# \$ PQ ; text {orthogonal projection} ; Leftrightarrow PQ = QP \$

Exercise:

To let $$H$$ to be a Hilbert room and $$P, Q in mathcal {L} (H)$$ are orthogonal projections, then show:
$$PQ ; text {orthogonal projection} ; Leftrightarrow PQ = QP$$

When I was looking for a formal and rigorous proof, I came to the following elaboration:

$$( Rightarrow)$$ Since $$PQ$$ is an orthogonal projection $$ker PQ offered PQ (H)$$,

It is now $$PQ (u-PQu) = PQU-PQ ^ 2u = PQU-PQu = 0 Rightarrow u-PQU in ker PQ$$,

For all $$u in H$$ the operator $$(PQ) ^ * PQ$$ is self-adjoint

It is beyond that $$langle u-PQu, u rangle = 0$$, But it is :
$$langle u-PQu, PQu rangle = 0 Rightarrow langle u, PQu rangle = langle (PQ) ^ * PQu, u rangle = langle PQu, u rangle = langle u, (PQ ) ^ * u rangle$$
$$Rightarrow PQ = (PQ) ^ * Equivalent QP$$

$$( Leftarrow)$$ Since $$PQ$$ is self adjoint, it is:
$$PQ = (PQ) ^ * Rightarrow PQ (PQ) ^ * = (PQ) ^ * PQ Rightarrow PQ ; text {normal}$$
But then :
$$PQ ; text {normal} Rightarrow ker PQ = ker (PQ) ^ * = PQ (H) ^ bot Rightarrow ker PQ = PQ (H) ^ bot Rightarrow PQ ; text {orth. proj.}$$

If there are any errors or hints, I would be happy to be informed.

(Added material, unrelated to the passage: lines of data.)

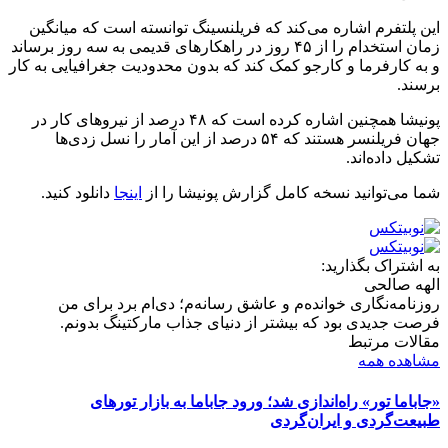
این پلتفرم اشاره می‌کند که فریلنسینگ توانسته است که میانگین
زمان استخدام را از ۴۵ روز در راهکار‌های قدیمی به سه روز برساند
و به کارفرما و کارجو کمک کند که بدون محدودیت جغرافیایی به کار
برسند.
پونیشا همچنین اشاره کرده است که ۴۸ درصد از نیروهای کار در
جهان فریلنسر هستند که ۵۴ درصد از این آمار را نسل زدی‌ها
تشکیل داده‌اند.
شما می‌توانید نسخه کامل گزارش پونیشا را از
اینجا
دانلود کنید.
به اشتراک بگذارید:
الهه صالحی
روزنامه‌نگاری خوانده‌م و عاشق رسانه‌م؛ دی‌ام برد برای من
فرصت جدیدی بود که بیشتر از دنیای جذاب مارکتینگ بدونم.
مقالات مرتبط
مشاهده همه
«جاباما تور» راه‌اندازی شد؛ ورود جاباما به بازار تورهای
طبیعت‌گردی و ایران‌گردی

Note : I know that when $$P in mathcal {L} (H)$$ If it's a projection, that's synonymous with it $$P$$ is an orthogonal projection that is synonymous with it $$P$$ is self-adjoint let now $$P: = PQ$$ I'll do the trick for a very short and straightforward proof, but I think that's not so strict and complete. If not, please point out, as this would be an easy way out.